Some gardeners try to lure slugs away from succulent sprouts with nearby offerings of decaying plants. I find that a thick layer of mulch can be rolled back in the spring to expose large numbers of slugs.


Many gardeners believe slugs will be reluctant to drag their tender bodies across rough-textured substances. They surround their gardens with wood chips, hardwood sawdust, sharp builder's sand, cinders, and diatomaceous earth. However, slugs easily can cross these obstacles-and even the edge of a razor blade-their bodies protected by a layer of mucus.
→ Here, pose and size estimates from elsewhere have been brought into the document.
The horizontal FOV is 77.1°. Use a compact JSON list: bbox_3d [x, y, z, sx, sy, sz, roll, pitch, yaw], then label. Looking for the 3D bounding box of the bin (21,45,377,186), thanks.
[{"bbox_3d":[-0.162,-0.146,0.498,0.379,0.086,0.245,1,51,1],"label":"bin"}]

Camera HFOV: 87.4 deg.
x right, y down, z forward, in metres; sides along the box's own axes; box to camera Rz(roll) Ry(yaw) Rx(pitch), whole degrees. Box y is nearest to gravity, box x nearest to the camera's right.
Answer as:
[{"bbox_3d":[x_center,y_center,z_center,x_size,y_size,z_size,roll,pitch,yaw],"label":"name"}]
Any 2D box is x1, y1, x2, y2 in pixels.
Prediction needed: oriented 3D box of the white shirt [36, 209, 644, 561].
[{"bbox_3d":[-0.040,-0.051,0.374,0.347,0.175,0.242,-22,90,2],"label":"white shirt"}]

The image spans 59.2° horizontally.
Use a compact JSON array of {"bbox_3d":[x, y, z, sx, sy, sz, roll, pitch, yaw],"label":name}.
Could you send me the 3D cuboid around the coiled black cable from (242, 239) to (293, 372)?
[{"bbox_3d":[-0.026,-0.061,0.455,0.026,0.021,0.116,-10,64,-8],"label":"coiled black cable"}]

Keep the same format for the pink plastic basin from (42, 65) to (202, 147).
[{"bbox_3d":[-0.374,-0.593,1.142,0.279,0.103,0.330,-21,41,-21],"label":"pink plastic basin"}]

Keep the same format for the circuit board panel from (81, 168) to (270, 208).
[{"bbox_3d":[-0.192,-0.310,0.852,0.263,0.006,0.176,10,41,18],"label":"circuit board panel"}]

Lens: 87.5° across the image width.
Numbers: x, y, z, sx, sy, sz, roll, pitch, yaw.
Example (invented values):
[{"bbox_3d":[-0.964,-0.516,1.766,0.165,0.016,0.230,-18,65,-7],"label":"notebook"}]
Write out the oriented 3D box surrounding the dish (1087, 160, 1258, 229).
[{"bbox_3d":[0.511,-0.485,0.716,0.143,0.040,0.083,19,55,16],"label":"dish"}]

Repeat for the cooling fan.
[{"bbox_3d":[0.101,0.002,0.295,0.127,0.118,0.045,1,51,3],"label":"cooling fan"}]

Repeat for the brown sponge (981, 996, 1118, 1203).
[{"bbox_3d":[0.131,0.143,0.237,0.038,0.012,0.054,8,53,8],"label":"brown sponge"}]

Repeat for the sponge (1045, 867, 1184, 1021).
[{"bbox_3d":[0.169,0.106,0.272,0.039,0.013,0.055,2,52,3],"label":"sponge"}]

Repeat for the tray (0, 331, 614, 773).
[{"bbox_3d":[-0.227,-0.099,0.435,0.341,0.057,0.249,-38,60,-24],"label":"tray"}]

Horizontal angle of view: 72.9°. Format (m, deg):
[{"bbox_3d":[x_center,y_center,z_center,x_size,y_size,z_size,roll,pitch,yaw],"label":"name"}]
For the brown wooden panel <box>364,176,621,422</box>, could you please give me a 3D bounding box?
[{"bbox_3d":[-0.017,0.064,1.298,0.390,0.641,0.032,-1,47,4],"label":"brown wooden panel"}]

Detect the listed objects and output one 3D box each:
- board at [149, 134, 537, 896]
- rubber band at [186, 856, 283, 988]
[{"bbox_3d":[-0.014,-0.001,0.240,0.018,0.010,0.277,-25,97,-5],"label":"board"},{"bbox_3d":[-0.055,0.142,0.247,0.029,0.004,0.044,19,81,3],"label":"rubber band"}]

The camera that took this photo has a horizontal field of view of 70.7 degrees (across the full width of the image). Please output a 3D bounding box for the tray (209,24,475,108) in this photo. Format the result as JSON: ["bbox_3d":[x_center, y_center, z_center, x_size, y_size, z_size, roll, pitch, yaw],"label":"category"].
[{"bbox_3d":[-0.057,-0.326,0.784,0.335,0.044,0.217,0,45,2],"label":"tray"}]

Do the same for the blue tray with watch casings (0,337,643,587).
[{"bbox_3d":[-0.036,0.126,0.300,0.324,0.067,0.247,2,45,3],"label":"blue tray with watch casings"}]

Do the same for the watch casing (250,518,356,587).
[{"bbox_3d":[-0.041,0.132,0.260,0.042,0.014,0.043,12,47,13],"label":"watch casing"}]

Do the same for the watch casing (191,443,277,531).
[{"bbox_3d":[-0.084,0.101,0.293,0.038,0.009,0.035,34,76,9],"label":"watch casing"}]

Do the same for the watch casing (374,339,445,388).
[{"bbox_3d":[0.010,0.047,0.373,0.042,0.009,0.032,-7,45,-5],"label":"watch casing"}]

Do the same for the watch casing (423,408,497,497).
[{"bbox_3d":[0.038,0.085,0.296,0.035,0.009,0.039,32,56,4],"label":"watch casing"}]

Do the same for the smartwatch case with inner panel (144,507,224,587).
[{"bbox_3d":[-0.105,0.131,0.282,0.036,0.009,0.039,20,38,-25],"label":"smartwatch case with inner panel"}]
The newest barrier, and one that does work, is copper slug fencing. These are three-inch-wide, flexible strips of lightweight copper slit half-way through like a coarse comb. These strips can be wrapped around containers and tree trunks or set in the soil around plants and garden beds with the slit tabs bent outward at right angles. The copper interacts with the slug's slime and apparently shocks their bodies when they touch it. Also, the bent-out tabs may be creating an angle that's difficult to crawl around. The copper strips cost about $10 for a 20-foot roll, but they last for many years.


A garden with copper battlements may look odd, but it's a better place than one full of poison slug bait and more enjoyable than hand-to-slug combat. The copper fencing is soft enough that its projecting tabs crumple harmlessly if people or animals run into them.


Natural predators of slugs include starlings, toads, frogs, snakes, skunks, opossums, ground beetles, black rove beetles, and firefly larvae. Chickens, especially bantams, are good at cleaning slug eggs out of unplanted areas. Ducks are quite fond of slugs, but they also eat young seedlings. One of my friends keeps her ducks fenced out of the garden, catches the slugs herself, and feeds them to the ducks.


Another friend employs the best predator of all: the school-age child. She hands each of her children a flash light and pays them a penny apiece for small slugs, two cents each for large ones. During damp seasons expenses mount up, but she is very satisfied with the results.